Health Canada has overhauled its cannabis licensing process in a bid to cut waiting times and alleviate supply shortages across the country.

The regulator will now require new applicants for cultivation licenses to have fully built and operational ready sites before they will be considered. This is designed to reduce the bottleneck that has seen hopefuls struggle to gain the necessary licenses in a timely fashion and triggered supply shortages.

There is great pent-up demand for recreational cannabis that cannot be met by the nascent legal industry and the black market continues to thrive. Health Canada hopes to overcome this considerable obstacle by making the changes.

It brings the cannabis industry in line with other regulator sectors, such as pharmaceuticals, and several producers have welcomed the move. It is likely to favour those companies that have access to capital and the ability to comply with regulations, ultimately benefiting consumers and retailers across Canada.

Health Canada revealed that more than 70% of the applicants that have passed its initial paper-based review in the past three years do not have a built facility that meets regulatory requirements.

“A significant amount of resources are being used to review applications from entities that are not ready to begin operations, contributing to wait times for more mature applications and an inefficient allocation of resources,” it said in its statement.

Existing applications will be subject to a high-level review and they will be treated with priority based on the original application date.

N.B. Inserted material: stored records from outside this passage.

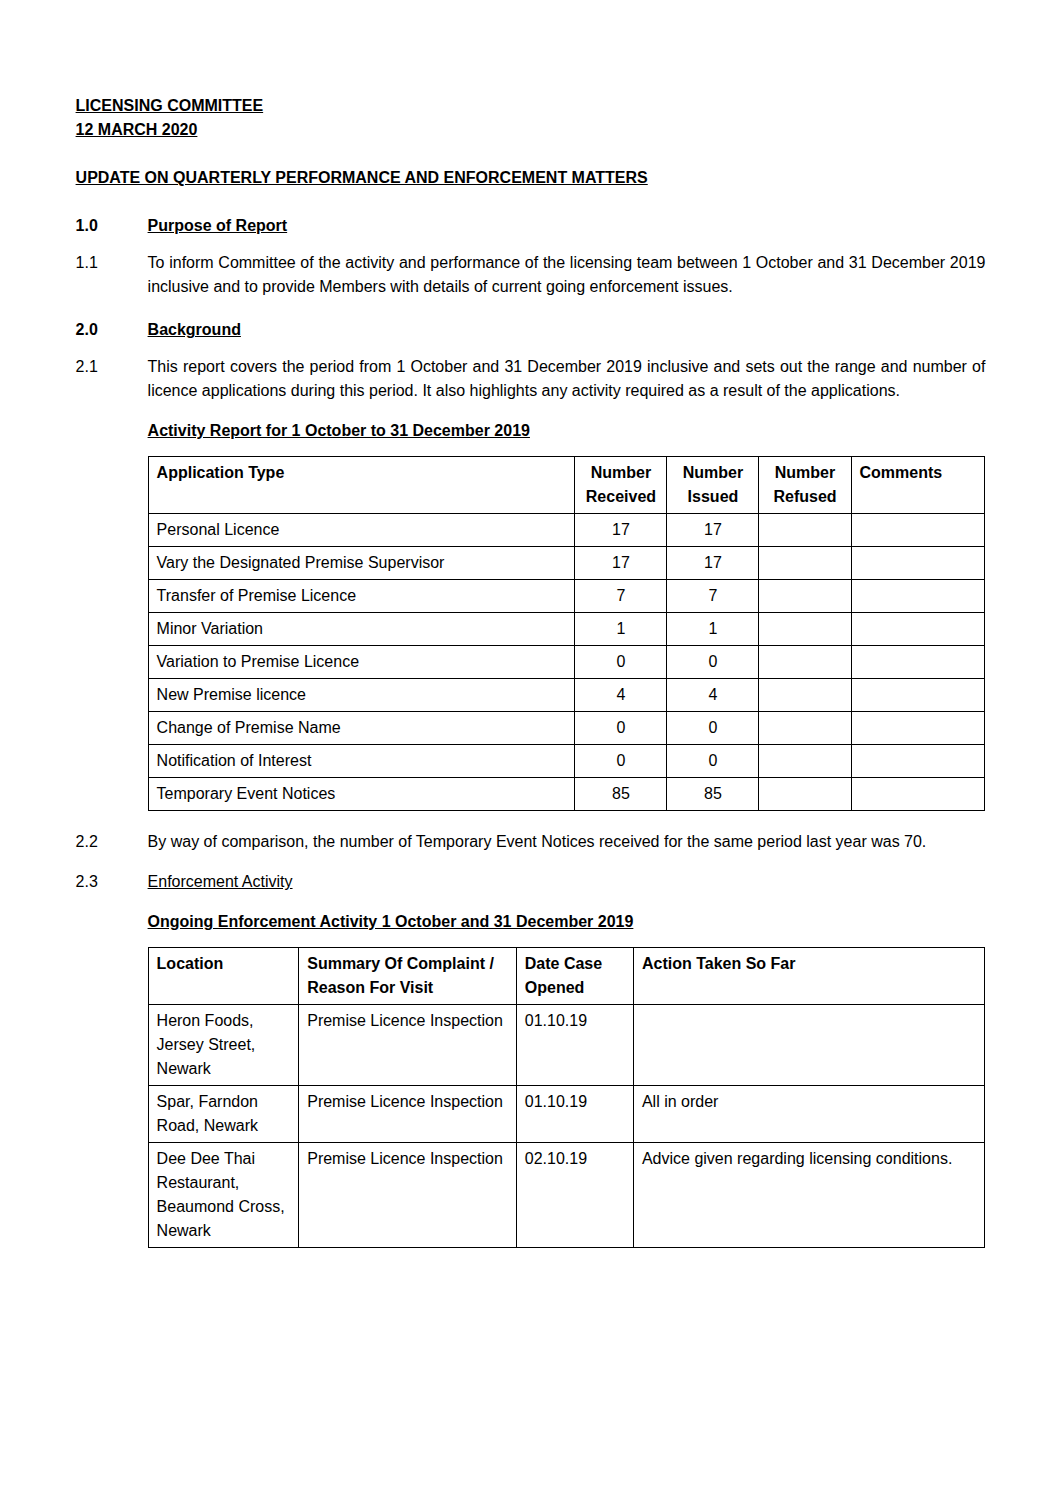LICENSING COMMITTEE
12 MARCH 2020
UPDATE ON QUARTERLY PERFORMANCE AND ENFORCEMENT MATTERS
1.0 Purpose of Report
1.1 To inform Committee of the activity and performance of the licensing team between 1 October and 31 December 2019 inclusive and to provide Members with details of current going enforcement issues.
2.0 Background
2.1 This report covers the period from 1 October and 31 December 2019 inclusive and sets out the range and number of licence applications during this period. It also highlights any activity required as a result of the applications.
Activity Report for 1 October to 31 December 2019
| Application Type | Number Received | Number Issued | Number Refused | Comments |
| --- | --- | --- | --- | --- |
| Personal Licence | 17 | 17 | | |
| Vary the Designated Premise Supervisor | 17 | 17 | | |
| Transfer of Premise Licence | 7 | 7 | | |
| Minor Variation | 1 | 1 | | |
| Variation to Premise Licence | 0 | 0 | | |
| New Premise licence | 4 | 4 | | |
| Change of Premise Name | 0 | 0 | | |
| Notification of Interest | 0 | 0 | | |
| Temporary Event Notices | 85 | 85 | | |
2.2 By way of comparison, the number of Temporary Event Notices received for the same period last year was 70.
2.3 Enforcement Activity
Ongoing Enforcement Activity 1 October and 31 December 2019
| Location | Summary Of Complaint / Reason For Visit | Date Case Opened | Action Taken So Far |
| --- | --- | --- | --- |
| Heron Foods, Jersey Street, Newark | Premise Licence Inspection | 01.10.19 | |
| Spar, Farndon Road, Newark | Premise Licence Inspection | 01.10.19 | All in order |
| Dee Dee Thai Restaurant, Beaumond Cross, Newark | Premise Licence Inspection | 02.10.19 | Advice given regarding licensing conditions. |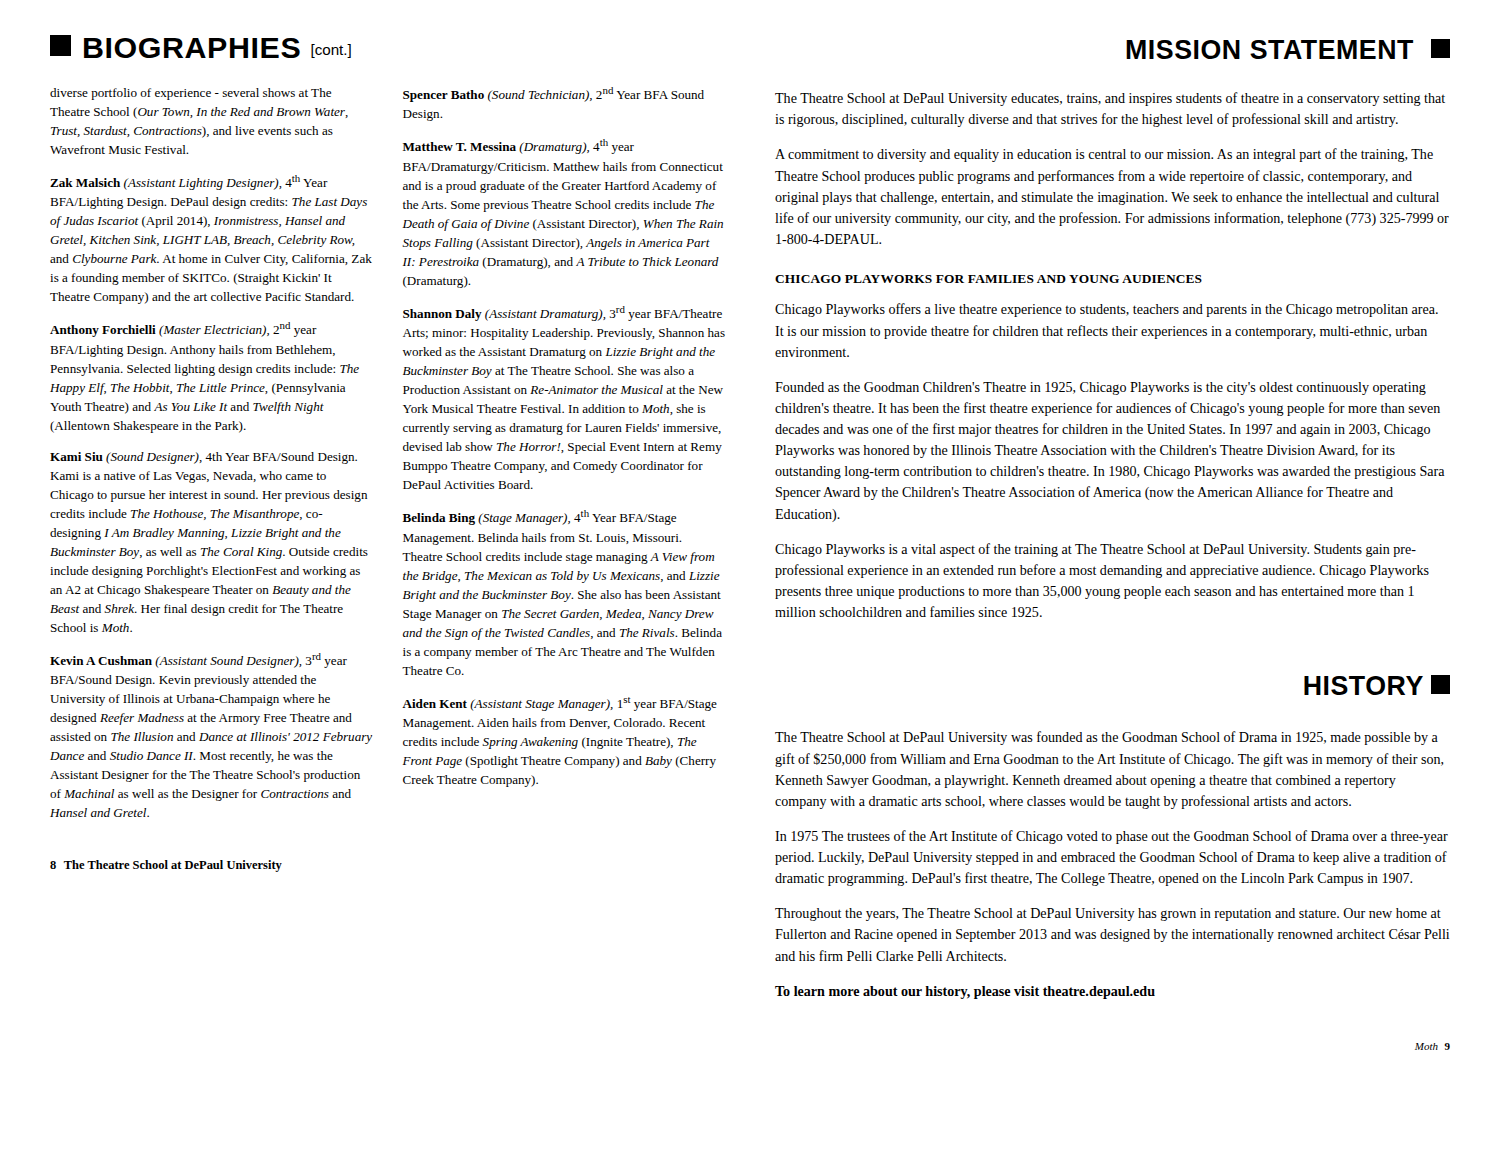BIOGRAPHIES [cont.]
diverse portfolio of experience - several shows at The Theatre School (Our Town, In the Red and Brown Water, Trust, Stardust, Contractions), and live events such as Wavefront Music Festival.
Zak Malsich (Assistant Lighting Designer), 4th Year BFA/Lighting Design. DePaul design credits: The Last Days of Judas Iscariot (April 2014), Ironmistress, Hansel and Gretel, Kitchen Sink, LIGHT LAB, Breach, Celebrity Row, and Clybourne Park. At home in Culver City, California, Zak is a founding member of SKITCo. (Straight Kickin' It Theatre Company) and the art collective Pacific Standard.
Anthony Forchielli (Master Electrician), 2nd year BFA/Lighting Design. Anthony hails from Bethlehem, Pennsylvania. Selected lighting design credits include: The Happy Elf, The Hobbit, The Little Prince, (Pennsylvania Youth Theatre) and As You Like It and Twelfth Night (Allentown Shakespeare in the Park).
Kami Siu (Sound Designer), 4th Year BFA/Sound Design. Kami is a native of Las Vegas, Nevada, who came to Chicago to pursue her interest in sound. Her previous design credits include The Hothouse, The Misanthrope, co-designing I Am Bradley Manning, Lizzie Bright and the Buckminster Boy, as well as The Coral King. Outside credits include designing Porchlight's ElectionFest and working as an A2 at Chicago Shakespeare Theater on Beauty and the Beast and Shrek. Her final design credit for The Theatre School is Moth.
Kevin A Cushman (Assistant Sound Designer), 3rd year BFA/Sound Design. Kevin previously attended the University of Illinois at Urbana-Champaign where he designed Reefer Madness at the Armory Free Theatre and assisted on The Illusion and Dance at Illinois' 2012 February Dance and Studio Dance II. Most recently, he was the Assistant Designer for the The Theatre School's production of Machinal as well as the Designer for Contractions and Hansel and Gretel.
Spencer Batho (Sound Technician), 2nd Year BFA Sound Design.
Matthew T. Messina (Dramaturg), 4th year BFA/Dramaturgy/Criticism. Matthew hails from Connecticut and is a proud graduate of the Greater Hartford Academy of the Arts. Some previous Theatre School credits include The Death of Gaia of Divine (Assistant Director), When The Rain Stops Falling (Assistant Director), Angels in America Part II: Perestroika (Dramaturg), and A Tribute to Thick Leonard (Dramaturg).
Shannon Daly (Assistant Dramaturg), 3rd year BFA/Theatre Arts; minor: Hospitality Leadership. Previously, Shannon has worked as the Assistant Dramaturg on Lizzie Bright and the Buckminster Boy at The Theatre School. She was also a Production Assistant on Re-Animator the Musical at the New York Musical Theatre Festival. In addition to Moth, she is currently serving as dramaturg for Lauren Fields' immersive, devised lab show The Horror!, Special Event Intern at Remy Bumppo Theatre Company, and Comedy Coordinator for DePaul Activities Board.
Belinda Bing (Stage Manager), 4th Year BFA/Stage Management. Belinda hails from St. Louis, Missouri. Theatre School credits include stage managing A View from the Bridge, The Mexican as Told by Us Mexicans, and Lizzie Bright and the Buckminster Boy. She also has been Assistant Stage Manager on The Secret Garden, Medea, Nancy Drew and the Sign of the Twisted Candles, and The Rivals. Belinda is a company member of The Arc Theatre and The Wulfden Theatre Co.
Aiden Kent (Assistant Stage Manager), 1st year BFA/Stage Management. Aiden hails from Denver, Colorado. Recent credits include Spring Awakening (Ingnite Theatre), The Front Page (Spotlight Theatre Company) and Baby (Cherry Creek Theatre Company).
8 The Theatre School at DePaul University
MISSION STATEMENT
The Theatre School at DePaul University educates, trains, and inspires students of theatre in a conservatory setting that is rigorous, disciplined, culturally diverse and that strives for the highest level of professional skill and artistry.
A commitment to diversity and equality in education is central to our mission. As an integral part of the training, The Theatre School produces public programs and performances from a wide repertoire of classic, contemporary, and original plays that challenge, entertain, and stimulate the imagination. We seek to enhance the intellectual and cultural life of our university community, our city, and the profession. For admissions information, telephone (773) 325-7999 or 1-800-4-DEPAUL.
CHICAGO PLAYWORKS FOR FAMILIES AND YOUNG AUDIENCES
Chicago Playworks offers a live theatre experience to students, teachers and parents in the Chicago metropolitan area. It is our mission to provide theatre for children that reflects their experiences in a contemporary, multi-ethnic, urban environment.
Founded as the Goodman Children's Theatre in 1925, Chicago Playworks is the city's oldest continuously operating children's theatre. It has been the first theatre experience for audiences of Chicago's young people for more than seven decades and was one of the first major theatres for children in the United States. In 1997 and again in 2003, Chicago Playworks was honored by the Illinois Theatre Association with the Children's Theatre Division Award, for its outstanding long-term contribution to children's theatre. In 1980, Chicago Playworks was awarded the prestigious Sara Spencer Award by the Children's Theatre Association of America (now the American Alliance for Theatre and Education).
Chicago Playworks is a vital aspect of the training at The Theatre School at DePaul University. Students gain pre-professional experience in an extended run before a most demanding and appreciative audience. Chicago Playworks presents three unique productions to more than 35,000 young people each season and has entertained more than 1 million schoolchildren and families since 1925.
HISTORY
The Theatre School at DePaul University was founded as the Goodman School of Drama in 1925, made possible by a gift of $250,000 from William and Erna Goodman to the Art Institute of Chicago. The gift was in memory of their son, Kenneth Sawyer Goodman, a playwright. Kenneth dreamed about opening a theatre that combined a repertory company with a dramatic arts school, where classes would be taught by professional artists and actors.
In 1975 The trustees of the Art Institute of Chicago voted to phase out the Goodman School of Drama over a three-year period. Luckily, DePaul University stepped in and embraced the Goodman School of Drama to keep alive a tradition of dramatic programming. DePaul's first theatre, The College Theatre, opened on the Lincoln Park Campus in 1907.
Throughout the years, The Theatre School at DePaul University has grown in reputation and stature. Our new home at Fullerton and Racine opened in September 2013 and was designed by the internationally renowned architect César Pelli and his firm Pelli Clarke Pelli Architects.
To learn more about our history, please visit theatre.depaul.edu
Moth9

Health Canada first improved its application process in May 2017 in anticipation of recreational cannabis sales being legalized the following year. Since then it has licensed 130 new sites, almost triple the amount it approved in the previous four years.

It estimates that there are now more than 600,000 square metres of space under active cultivation, which should be enough to yield around a million kilos of cannabis flower and meet demand for total cannabis consumption in Canada.

There will be no changes to the regulatory requirements, and inspections will remain equally rigorous, but the hope is that serious operators that are ready to release products quickly will take precedence now. It will require new applicants to raise capital sooner in the process, but it may deter some hopefuls and dent competition.